Vuoi per la mancanza di quella straordinaria urgenza che dovrebbe caratterizzare
il ricorso al decreto-legge, vuoi perché la complessità della materia richiede
un approfondimento ben maggiore di quello ragionevolmente possibile in sede di
conversione, vuoi perché è in corso di pubblicazione una direttiva europea in
materia di diritti di proprietà intellettuale (che richiederà comunque un
adeguamento della legislazione vigente), sin dalle prime avvisaglie l'Associazione
Italiana Internet Providers ha sollecitato il Governo ed il Parlamento a
sopprimere, in sede di conversione, l'intero articolo
1 del decreto-legge 72/04.

• • • •

[Svolgi quanto segue]
• 1. Elenca i motivi introdotti da "vuoi" nel brano sul decreto-legge 72/04.
• 2. Trascrivi dal brano sul decreto-legge 72/04 il tratto che va da "Vuoi per la" fino a "del decreto-legge 72/04.".
Le voci riportate più avanti non servono.

[Materiale fornito]
• • • •

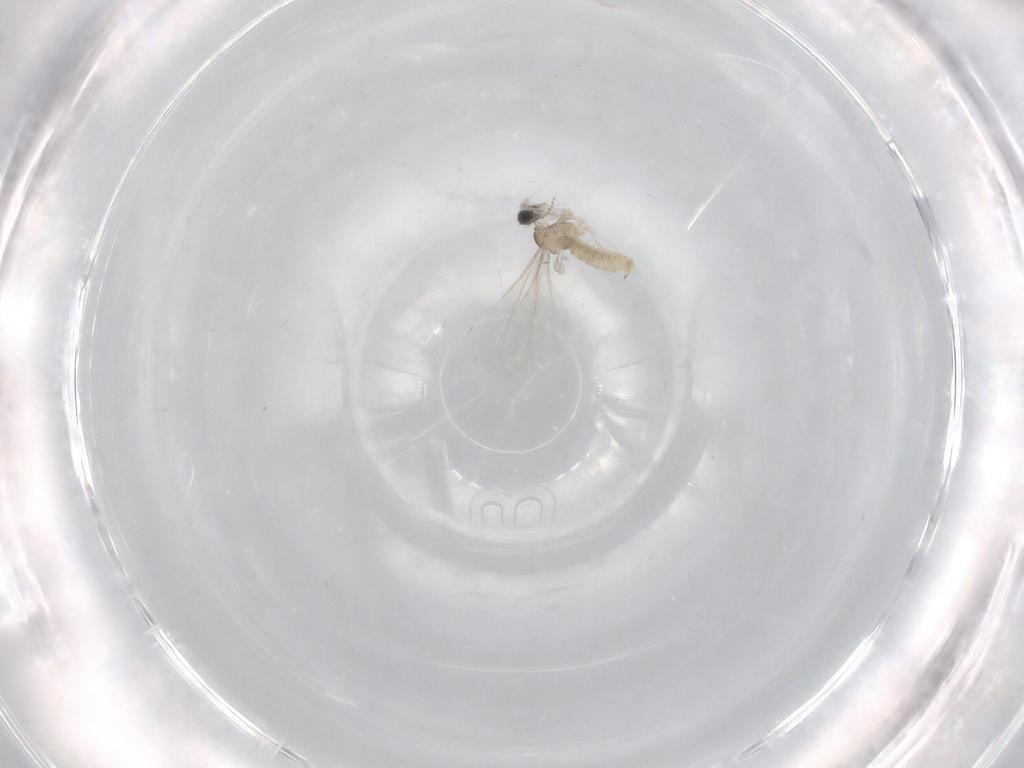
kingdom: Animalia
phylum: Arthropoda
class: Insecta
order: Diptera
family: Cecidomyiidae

• • • •

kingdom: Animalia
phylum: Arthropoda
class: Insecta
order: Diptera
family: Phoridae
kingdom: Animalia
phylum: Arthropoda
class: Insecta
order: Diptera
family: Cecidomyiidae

• • • •

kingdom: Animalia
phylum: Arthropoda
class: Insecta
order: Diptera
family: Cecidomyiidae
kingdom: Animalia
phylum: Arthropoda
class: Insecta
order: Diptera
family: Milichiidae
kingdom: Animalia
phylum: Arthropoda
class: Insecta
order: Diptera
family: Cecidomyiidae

• • • •

[Soluzioni per compito]
• 1.
- La mancanza di quella straordinaria urgenza che dovrebbe caratterizzare il ricorso al decreto-legge
- La complessità della materia, che richiede un approfondimento ben maggiore di quello ragionevolmente possibile in sede di conversione
- Il fatto che è in corso di pubblicazione una direttiva europea in materia di diritti di proprietà intellettuale

• 2.
Vuoi per la mancanza di quella straordinaria urgenza che dovrebbe caratterizzare
il ricorso al decreto-legge, vuoi perché la complessità della materia richiede
un approfondimento ben maggiore di quello ragionevolmente possibile in sede di
conversione, vuoi perché è in corso di pubblicazione una direttiva europea in
materia di diritti di proprietà intellettuale (che richiederà comunque un
adeguamento della legislazione vigente), sin dalle prime avvisaglie l'Associazione
Italiana Internet Providers ha sollecitato il Governo ed il Parlamento a
sopprimere, in sede di conversione, l'intero articolo
1 del decreto-legge 72/04.